When Major Rudolph Schullinger'23, an associate professor of surgery at the medical school, embarked on a study of the proper use of penicillin in military medicine, he had Howard Florey's wife, Dr. Mildred Florey, to guide him.
Despite the scarcity of the drug, Schullinger's team was able to test it on a variety of infections.
(Patients' urine was collected daily and taken to the Dunn School, where any unused penicillin was harvested for future use.)
Medical officers from U.S. hospitals throughout the European theater came to the 2nd General Hospital for training in penicillin therapy.

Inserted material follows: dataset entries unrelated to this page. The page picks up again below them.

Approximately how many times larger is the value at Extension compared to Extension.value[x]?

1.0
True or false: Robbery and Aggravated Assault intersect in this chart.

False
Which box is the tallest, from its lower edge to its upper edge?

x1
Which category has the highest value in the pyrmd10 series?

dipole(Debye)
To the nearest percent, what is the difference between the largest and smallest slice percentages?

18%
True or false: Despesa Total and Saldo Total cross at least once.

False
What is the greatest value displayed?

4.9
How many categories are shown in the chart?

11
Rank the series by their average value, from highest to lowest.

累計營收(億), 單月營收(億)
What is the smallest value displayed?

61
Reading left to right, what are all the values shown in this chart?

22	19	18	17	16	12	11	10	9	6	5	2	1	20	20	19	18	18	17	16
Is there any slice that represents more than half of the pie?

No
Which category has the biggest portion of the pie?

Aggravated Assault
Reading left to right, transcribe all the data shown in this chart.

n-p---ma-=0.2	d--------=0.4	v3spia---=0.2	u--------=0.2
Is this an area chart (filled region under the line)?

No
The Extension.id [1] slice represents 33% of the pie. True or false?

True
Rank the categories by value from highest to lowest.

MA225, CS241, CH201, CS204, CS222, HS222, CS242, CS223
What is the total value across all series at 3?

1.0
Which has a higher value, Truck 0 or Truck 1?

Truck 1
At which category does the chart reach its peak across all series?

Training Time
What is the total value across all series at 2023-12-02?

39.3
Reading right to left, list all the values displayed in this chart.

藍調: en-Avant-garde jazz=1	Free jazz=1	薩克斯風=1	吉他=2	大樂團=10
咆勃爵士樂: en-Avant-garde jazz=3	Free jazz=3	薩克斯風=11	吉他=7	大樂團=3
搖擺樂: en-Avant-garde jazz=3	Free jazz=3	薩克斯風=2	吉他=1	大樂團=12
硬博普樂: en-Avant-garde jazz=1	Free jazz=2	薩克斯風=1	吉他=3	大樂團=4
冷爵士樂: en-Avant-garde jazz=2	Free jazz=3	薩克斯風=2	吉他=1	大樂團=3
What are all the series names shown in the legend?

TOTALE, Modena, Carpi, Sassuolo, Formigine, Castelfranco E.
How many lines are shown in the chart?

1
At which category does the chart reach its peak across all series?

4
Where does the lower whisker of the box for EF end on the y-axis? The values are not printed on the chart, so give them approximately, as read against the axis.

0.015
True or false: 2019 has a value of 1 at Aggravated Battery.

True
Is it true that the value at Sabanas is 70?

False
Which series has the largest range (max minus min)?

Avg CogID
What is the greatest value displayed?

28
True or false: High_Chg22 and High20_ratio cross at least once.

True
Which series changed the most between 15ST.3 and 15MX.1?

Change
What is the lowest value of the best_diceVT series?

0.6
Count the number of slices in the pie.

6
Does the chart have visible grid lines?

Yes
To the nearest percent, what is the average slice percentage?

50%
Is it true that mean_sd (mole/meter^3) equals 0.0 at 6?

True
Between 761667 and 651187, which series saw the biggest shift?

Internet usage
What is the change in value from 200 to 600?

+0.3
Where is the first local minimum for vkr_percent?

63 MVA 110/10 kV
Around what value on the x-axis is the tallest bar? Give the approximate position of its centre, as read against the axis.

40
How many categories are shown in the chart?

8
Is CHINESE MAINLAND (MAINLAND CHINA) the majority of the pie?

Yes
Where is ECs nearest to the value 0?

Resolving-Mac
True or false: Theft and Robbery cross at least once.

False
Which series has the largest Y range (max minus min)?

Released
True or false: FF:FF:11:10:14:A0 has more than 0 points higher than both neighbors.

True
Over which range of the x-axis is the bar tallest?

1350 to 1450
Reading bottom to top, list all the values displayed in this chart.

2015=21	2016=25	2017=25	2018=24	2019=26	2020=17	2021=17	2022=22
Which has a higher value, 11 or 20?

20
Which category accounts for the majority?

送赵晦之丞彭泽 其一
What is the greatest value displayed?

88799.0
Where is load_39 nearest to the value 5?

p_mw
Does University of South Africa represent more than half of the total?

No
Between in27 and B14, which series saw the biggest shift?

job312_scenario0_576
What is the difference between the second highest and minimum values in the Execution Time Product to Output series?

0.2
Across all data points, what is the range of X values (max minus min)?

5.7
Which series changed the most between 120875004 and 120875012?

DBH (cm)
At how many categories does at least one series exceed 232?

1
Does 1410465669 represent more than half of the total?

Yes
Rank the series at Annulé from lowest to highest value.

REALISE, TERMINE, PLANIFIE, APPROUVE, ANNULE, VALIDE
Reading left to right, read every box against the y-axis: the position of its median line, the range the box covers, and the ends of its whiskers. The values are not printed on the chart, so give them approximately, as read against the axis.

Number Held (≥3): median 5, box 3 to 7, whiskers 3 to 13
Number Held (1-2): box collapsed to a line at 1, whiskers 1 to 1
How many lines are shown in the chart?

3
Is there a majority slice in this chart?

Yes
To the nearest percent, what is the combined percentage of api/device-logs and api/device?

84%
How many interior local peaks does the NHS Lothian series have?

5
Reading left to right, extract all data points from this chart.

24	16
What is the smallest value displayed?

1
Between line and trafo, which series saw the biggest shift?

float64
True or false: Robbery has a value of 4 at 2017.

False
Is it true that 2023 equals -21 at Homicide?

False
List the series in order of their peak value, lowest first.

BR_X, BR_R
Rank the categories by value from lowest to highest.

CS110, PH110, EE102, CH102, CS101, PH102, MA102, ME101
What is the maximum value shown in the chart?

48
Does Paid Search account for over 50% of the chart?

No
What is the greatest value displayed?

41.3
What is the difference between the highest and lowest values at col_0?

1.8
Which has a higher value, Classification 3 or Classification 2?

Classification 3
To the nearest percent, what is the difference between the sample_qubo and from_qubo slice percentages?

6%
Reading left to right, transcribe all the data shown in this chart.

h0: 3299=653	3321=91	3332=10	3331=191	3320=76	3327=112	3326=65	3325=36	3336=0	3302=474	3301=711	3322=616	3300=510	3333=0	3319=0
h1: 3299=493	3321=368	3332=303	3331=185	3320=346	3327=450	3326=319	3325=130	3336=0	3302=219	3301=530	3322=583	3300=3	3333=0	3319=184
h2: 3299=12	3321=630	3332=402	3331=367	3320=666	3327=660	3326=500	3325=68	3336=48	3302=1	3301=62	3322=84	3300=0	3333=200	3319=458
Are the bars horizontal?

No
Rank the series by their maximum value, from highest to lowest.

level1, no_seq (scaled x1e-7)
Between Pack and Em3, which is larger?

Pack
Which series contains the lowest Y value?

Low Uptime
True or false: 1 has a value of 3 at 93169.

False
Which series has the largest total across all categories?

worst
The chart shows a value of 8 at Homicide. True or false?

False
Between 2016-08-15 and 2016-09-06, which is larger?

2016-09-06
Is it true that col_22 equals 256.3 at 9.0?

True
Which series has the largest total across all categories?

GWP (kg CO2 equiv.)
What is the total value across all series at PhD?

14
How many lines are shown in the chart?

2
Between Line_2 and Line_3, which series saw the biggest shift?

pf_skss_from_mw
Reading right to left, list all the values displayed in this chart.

The project ended in March 1944, three months before the invasion of Normandy.
In July 1944, after the 2nd General Hospital had been relocated to Normandy, Lt. Albert Richard Lamb Jr.'40, who wrote the history of the 2nd General Hospital, needed to create a blood bank from scratch.
As the Army had failed to supply materials for banking, he made the rounds of evacuation hospitals to scavenge used saline bottles and tubing. "During that treasure hunt," he said, "a boxcar filled with penicillin was pointed out to me by a supply colonel at a rail siding near Cherbourg."
All the hard work had paid off. Penicillin would save thousands of soldiers before the war was over.
Of all the weapons developed during World War II, penicillin was probably the most important.
Along with the microbial drugs that came afterwards, it lowered the incidence and severity of infectious diseases and made medical advances such as burn management, open-heart surgery, and organ transplantation possible.
That's not too shabby a result for a substance discovered among a stack of neglected plates by a rested, discovery-prone scientist, incubated in bedpans in Oxford and under auditorium seats at P&S in New York, and extracted from a soupy culture medium on a fire escape.